I have no interest to declare. Indeed, I am not only moving this motion for disinterested reasons, but moving it on behalf of more than my own party-although we feel strongly about it. Members in all parts of the House have taken up the cause of Equitable Life policyholders, and in fact the basis of this motion is early-day motion 1423, which has been signed by the remarkably large number of 337 Members, including 113 of the Government party. This motion should therefore have widespread all-party support, and the only amendment to it that has been tabled is a purely factual one; it notes that a judicial review has taken place, but makes no comment or judgment on the outcome.

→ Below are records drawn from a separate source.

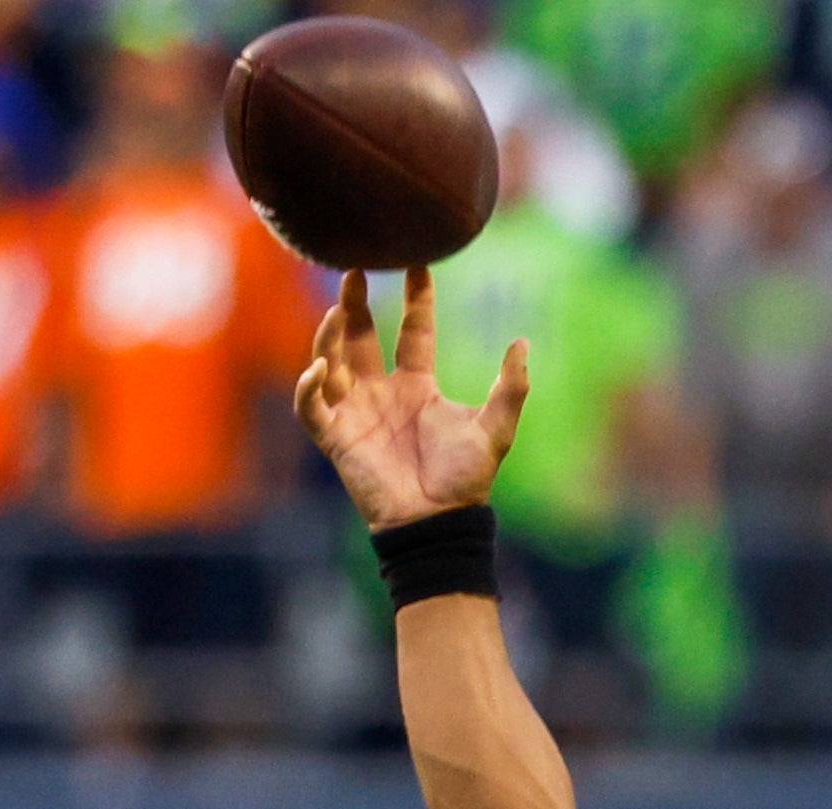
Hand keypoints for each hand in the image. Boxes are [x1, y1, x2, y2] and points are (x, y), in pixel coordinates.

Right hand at [294, 267, 528, 532]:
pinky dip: (309, 387)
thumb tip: (522, 342)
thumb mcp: (495, 427)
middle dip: (355, 303)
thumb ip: (511, 387)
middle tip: (355, 268)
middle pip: (361, 337)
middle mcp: (383, 394)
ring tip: (336, 309)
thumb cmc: (466, 480)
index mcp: (418, 387)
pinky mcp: (337, 438)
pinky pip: (312, 407)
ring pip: (331, 363)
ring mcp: (356, 414)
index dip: (415, 299)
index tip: (418, 264)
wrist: (438, 522)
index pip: (412, 332)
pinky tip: (319, 368)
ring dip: (329, 336)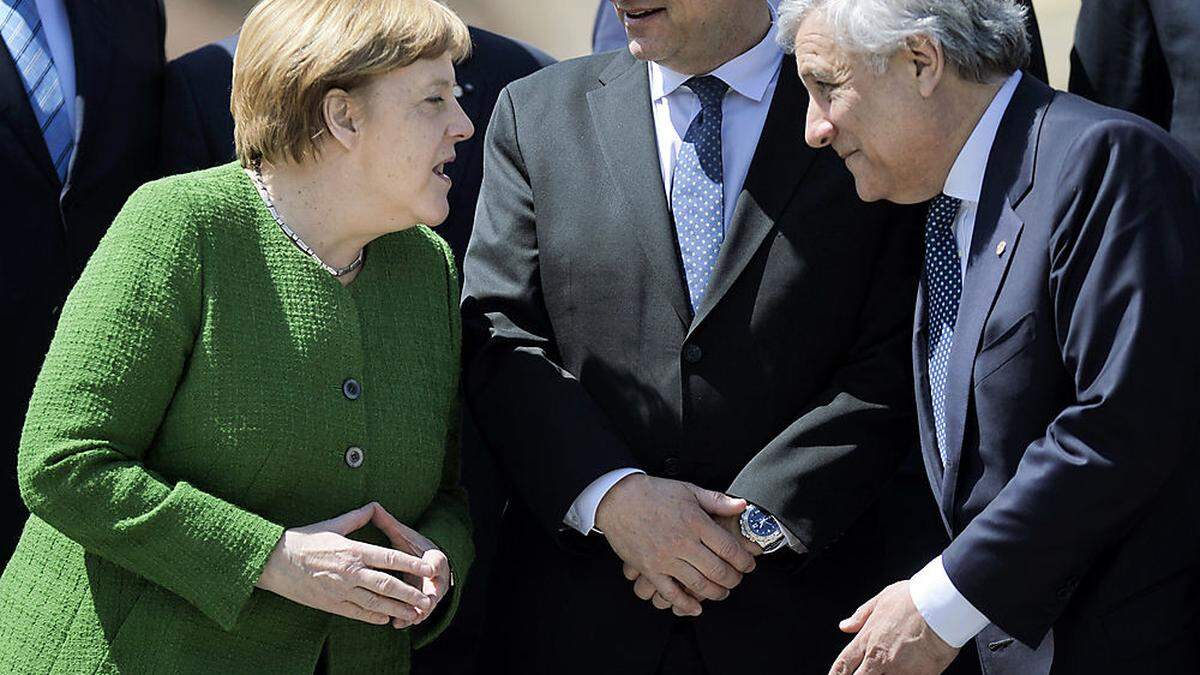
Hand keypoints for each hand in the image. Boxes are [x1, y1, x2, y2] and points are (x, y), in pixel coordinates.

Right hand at [256, 502, 435, 626]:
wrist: (273, 562)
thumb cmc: (303, 540)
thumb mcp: (332, 525)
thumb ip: (357, 518)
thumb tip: (373, 506)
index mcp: (353, 550)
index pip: (390, 558)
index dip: (412, 564)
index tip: (429, 568)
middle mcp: (350, 572)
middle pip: (388, 585)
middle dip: (410, 593)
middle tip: (427, 599)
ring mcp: (340, 590)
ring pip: (375, 603)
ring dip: (397, 609)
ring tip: (414, 613)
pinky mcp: (330, 603)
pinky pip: (357, 612)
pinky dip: (373, 616)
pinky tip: (386, 618)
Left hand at [368, 506, 452, 628]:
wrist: (425, 563)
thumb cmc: (411, 547)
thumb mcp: (402, 534)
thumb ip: (389, 523)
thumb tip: (374, 506)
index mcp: (433, 556)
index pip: (437, 560)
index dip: (434, 565)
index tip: (430, 569)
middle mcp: (436, 576)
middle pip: (436, 587)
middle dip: (429, 595)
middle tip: (423, 601)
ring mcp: (431, 591)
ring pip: (427, 604)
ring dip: (417, 612)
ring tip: (404, 619)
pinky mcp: (424, 603)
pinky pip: (418, 613)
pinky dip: (409, 619)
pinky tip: (396, 624)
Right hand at [596, 474, 755, 615]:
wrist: (618, 499)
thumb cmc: (653, 493)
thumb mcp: (688, 490)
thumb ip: (717, 500)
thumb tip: (743, 506)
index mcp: (695, 522)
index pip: (729, 549)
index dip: (744, 561)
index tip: (749, 565)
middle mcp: (683, 542)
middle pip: (718, 570)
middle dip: (733, 579)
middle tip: (737, 579)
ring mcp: (665, 558)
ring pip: (698, 585)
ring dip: (715, 593)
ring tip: (722, 592)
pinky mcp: (650, 569)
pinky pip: (670, 593)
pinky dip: (685, 604)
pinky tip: (696, 607)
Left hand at [829, 581, 958, 674]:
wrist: (942, 604)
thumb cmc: (913, 598)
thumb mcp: (881, 600)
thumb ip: (861, 616)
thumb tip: (845, 625)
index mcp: (867, 639)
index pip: (843, 664)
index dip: (836, 674)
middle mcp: (880, 658)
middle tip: (861, 674)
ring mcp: (900, 670)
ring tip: (889, 670)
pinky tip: (908, 671)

There is a lot of detail-legal, actuarial and other kinds-in this argument and we shall be plunged into it before long, but I want to start by setting out the broad principles that underlie the motion. From our point of view, there are two essential concerns. One of them is a human concern-a concern for human welfare and the individuals who have lost from this disaster-and the other is a constitutional concern. The human concern derives from the fact that there are roughly 1 million Equitable Life policyholders. About 400,000 policies are still managed by Equitable Life, while the other 600,000 are managed by other insurance companies. Many of those people have suffered large losses-up to half of their pension. Of those 1 million, about 30,000 have died since the original collapse of the company. Since the ombudsman reported on the subject, about 6,000 have died, and every day that passes before justice is obtained another 15 die. That summarises, in rather graphic terms, the consequences of leaving injustice unremedied.